─── Source data ───
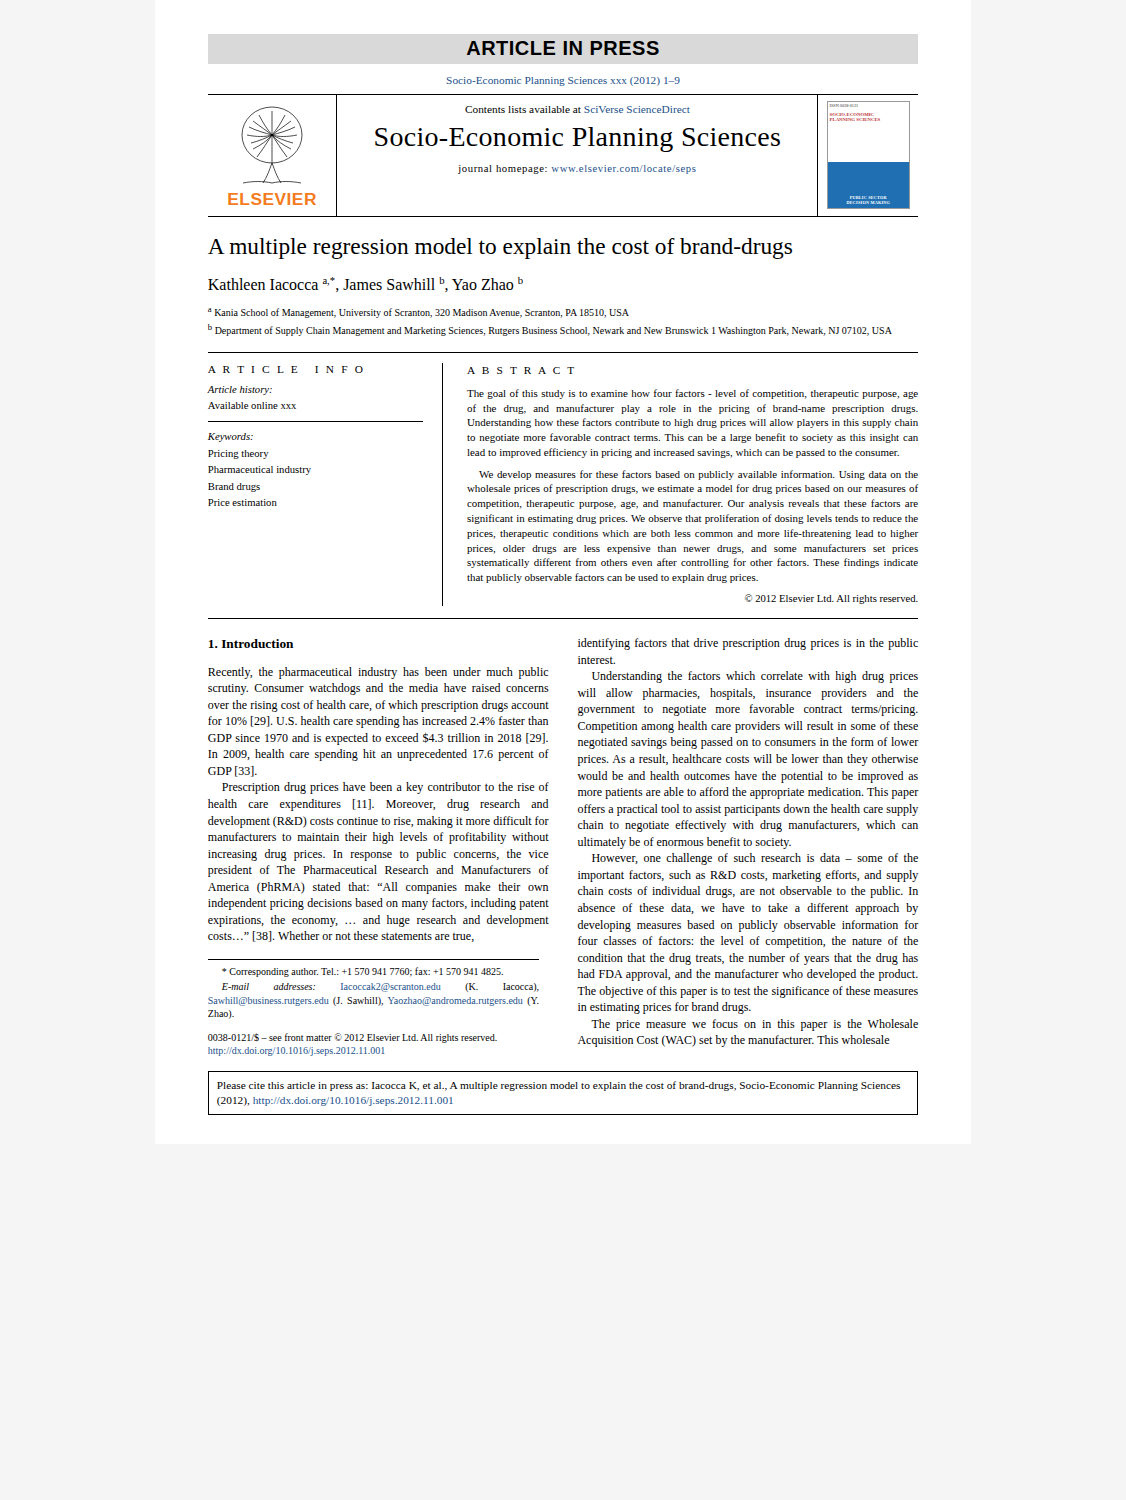ARTICLE IN PRESS
Socio-Economic Planning Sciences xxx (2012) 1–9
ELSEVIER
Contents lists available at SciVerse ScienceDirect
Socio-Economic Planning Sciences
journal homepage: www.elsevier.com/locate/seps
ISSN 0038-0121
SOCIO-ECONOMIC
PLANNING SCIENCES
PUBLIC SECTOR
DECISION MAKING
A multiple regression model to explain the cost of brand-drugs
Kathleen Iacocca a,*, James Sawhill b, Yao Zhao b
a Kania School of Management, University of Scranton, 320 Madison Avenue, Scranton, PA 18510, USA
b Department of Supply Chain Management and Marketing Sciences, Rutgers Business School, Newark and New Brunswick 1 Washington Park, Newark, NJ 07102, USA
A R T I C L E I N F O
Article history:
Available online xxx
Keywords:
Pricing theory
Pharmaceutical industry
Brand drugs
Price estimation
A B S T R A C T
The goal of this study is to examine how four factors - level of competition, therapeutic purpose, age of the drug, and manufacturer play a role in the pricing of brand-name prescription drugs. Understanding how these factors contribute to high drug prices will allow players in this supply chain to negotiate more favorable contract terms. This can be a large benefit to society as this insight can lead to improved efficiency in pricing and increased savings, which can be passed to the consumer.
We develop measures for these factors based on publicly available information. Using data on the wholesale prices of prescription drugs, we estimate a model for drug prices based on our measures of competition, therapeutic purpose, age, and manufacturer. Our analysis reveals that these factors are significant in estimating drug prices. We observe that proliferation of dosing levels tends to reduce the prices, therapeutic conditions which are both less common and more life-threatening lead to higher prices, older drugs are less expensive than newer drugs, and some manufacturers set prices systematically different from others even after controlling for other factors. These findings indicate that publicly observable factors can be used to explain drug prices.
© 2012 Elsevier Ltd. All rights reserved.
1. Introduction
Recently, the pharmaceutical industry has been under much public scrutiny. Consumer watchdogs and the media have raised concerns over the rising cost of health care, of which prescription drugs account for 10% [29]. U.S. health care spending has increased 2.4% faster than GDP since 1970 and is expected to exceed $4.3 trillion in 2018 [29]. In 2009, health care spending hit an unprecedented 17.6 percent of GDP [33].
Prescription drug prices have been a key contributor to the rise of health care expenditures [11]. Moreover, drug research and development (R&D) costs continue to rise, making it more difficult for manufacturers to maintain their high levels of profitability without increasing drug prices. In response to public concerns, the vice president of The Pharmaceutical Research and Manufacturers of America (PhRMA) stated that: “All companies make their own independent pricing decisions based on many factors, including patent expirations, the economy, … and huge research and development costs…” [38]. Whether or not these statements are true,
* Corresponding author. Tel.: +1 570 941 7760; fax: +1 570 941 4825.
E-mail addresses: Iacoccak2@scranton.edu (K. Iacocca), Sawhill@business.rutgers.edu (J. Sawhill), Yaozhao@andromeda.rutgers.edu (Y. Zhao).
0038-0121/$ – see front matter © 2012 Elsevier Ltd. All rights reserved.
http://dx.doi.org/10.1016/j.seps.2012.11.001
identifying factors that drive prescription drug prices is in the public interest.
Understanding the factors which correlate with high drug prices will allow pharmacies, hospitals, insurance providers and the government to negotiate more favorable contract terms/pricing. Competition among health care providers will result in some of these negotiated savings being passed on to consumers in the form of lower prices. As a result, healthcare costs will be lower than they otherwise would be and health outcomes have the potential to be improved as more patients are able to afford the appropriate medication. This paper offers a practical tool to assist participants down the health care supply chain to negotiate effectively with drug manufacturers, which can ultimately be of enormous benefit to society.
However, one challenge of such research is data – some of the important factors, such as R&D costs, marketing efforts, and supply chain costs of individual drugs, are not observable to the public. In absence of these data, we have to take a different approach by developing measures based on publicly observable information for four classes of factors: the level of competition, the nature of the condition that the drug treats, the number of years that the drug has had FDA approval, and the manufacturer who developed the product. The objective of this paper is to test the significance of these measures in estimating prices for brand drugs.
The price measure we focus on in this paper is the Wholesale Acquisition Cost (WAC) set by the manufacturer. This wholesale
Please cite this article in press as: Iacocca K, et al., A multiple regression model to explain the cost of brand-drugs, Socio-Economic Planning Sciences (2012), http://dx.doi.org/10.1016/j.seps.2012.11.001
───
Work to be completed: Could you write all the entries out again exactly, but without their pictures?

Written solution:
ARTICLE IN PRESS
Socio-Economic Planning Sciences xxx (2012) 1–9
ELSEVIER
Contents lists available at SciVerse ScienceDirect
Socio-Economic Planning Sciences
journal homepage: www.elsevier.com/locate/seps
ISSN 0038-0121
SOCIO-ECONOMIC
PLANNING SCIENCES
PUBLIC SECTOR
DECISION MAKING
A multiple regression model to explain the cost of brand-drugs
Kathleen Iacocca a,*, James Sawhill b, Yao Zhao b
a Kania School of Management, University of Scranton, 320 Madison Avenue, Scranton, PA 18510, USA
b Department of Supply Chain Management and Marketing Sciences, Rutgers Business School, Newark and New Brunswick 1 Washington Park, Newark, NJ 07102, USA
A R T I C L E I N F O
Article history:
Available online xxx
Keywords:
Pricing theory
Pharmaceutical industry
Brand drugs
Price estimation
A B S T R A C T
The goal of this study is to examine how four factors - level of competition, therapeutic purpose, age of the drug, and manufacturer play a role in the pricing of brand-name prescription drugs. Understanding how these factors contribute to high drug prices will allow players in this supply chain to negotiate more favorable contract terms. This can be a large benefit to society as this insight can lead to improved efficiency in pricing and increased savings, which can be passed to the consumer.
We develop measures for these factors based on publicly available information. Using data on the wholesale prices of prescription drugs, we estimate a model for drug prices based on our measures of competition, therapeutic purpose, age, and manufacturer. Our analysis reveals that these factors are significant in estimating drug prices. We observe that proliferation of dosing levels tends to reduce the prices, therapeutic conditions which are both less common and more life-threatening lead to higher prices, older drugs are less expensive than newer drugs, and some manufacturers set prices systematically different from others even after controlling for other factors. These findings indicate that publicly observable factors can be used to explain drug prices.
© 2012 Elsevier Ltd. All rights reserved.
1. Introduction
Recently, the pharmaceutical industry has been under much public scrutiny. Consumer watchdogs and the media have raised concerns over the rising cost of health care, of which prescription drugs account for 10% [29]. U.S. health care spending has increased 2.4% faster than GDP since 1970 and is expected to exceed $4.3 trillion in 2018 [29]. In 2009, health care spending hit an unprecedented 17.6 percent of GDP [33].
Prescription drug prices have been a key contributor to the rise of health care expenditures [11]. Moreover, drug research and development (R&D) costs continue to rise, making it more difficult for manufacturers to maintain their high levels of profitability without increasing drug prices. In response to public concerns, the vice president of The Pharmaceutical Research and Manufacturers of America (PhRMA) stated that: “All companies make their own independent pricing decisions based on many factors, including patent expirations, the economy, … and huge research and development costs…” [38]. Whether or not these statements are true,
* Corresponding author. Tel.: +1 570 941 7760; fax: +1 570 941 4825.
E-mail addresses: Iacoccak2@scranton.edu (K. Iacocca), Sawhill@business.rutgers.edu (J. Sawhill), Yaozhao@andromeda.rutgers.edu (Y. Zhao).
0038-0121/$ – see front matter © 2012 Elsevier Ltd. All rights reserved.
http://dx.doi.org/10.1016/j.seps.2012.11.001
identifying factors that drive prescription drug prices is in the public interest.
Understanding the factors which correlate with high drug prices will allow pharmacies, hospitals, insurance providers and the government to negotiate more favorable contract terms/pricing. Competition among health care providers will result in some of these negotiated savings being passed on to consumers in the form of lower prices. As a result, healthcare costs will be lower than they otherwise would be and health outcomes have the potential to be improved as more patients are able to afford the appropriate medication. This paper offers a practical tool to assist participants down the health care supply chain to negotiate effectively with drug manufacturers, which can ultimately be of enormous benefit to society.
However, one challenge of such research is data – some of the important factors, such as R&D costs, marketing efforts, and supply chain costs of individual drugs, are not observable to the public. In absence of these data, we have to take a different approach by developing measures based on publicly observable information for four classes of factors: the level of competition, the nature of the condition that the drug treats, the number of years that the drug has had FDA approval, and the manufacturer who developed the product. The objective of this paper is to test the significance of these measures in estimating prices for brand drugs.
The price measure we focus on in this paper is the Wholesale Acquisition Cost (WAC) set by the manufacturer. This wholesale
Please cite this article in press as: Iacocca K, et al., A multiple regression model to explain the cost of brand-drugs, Socio-Economic Planning Sciences (2012), http://dx.doi.org/10.1016/j.seps.2012.11.001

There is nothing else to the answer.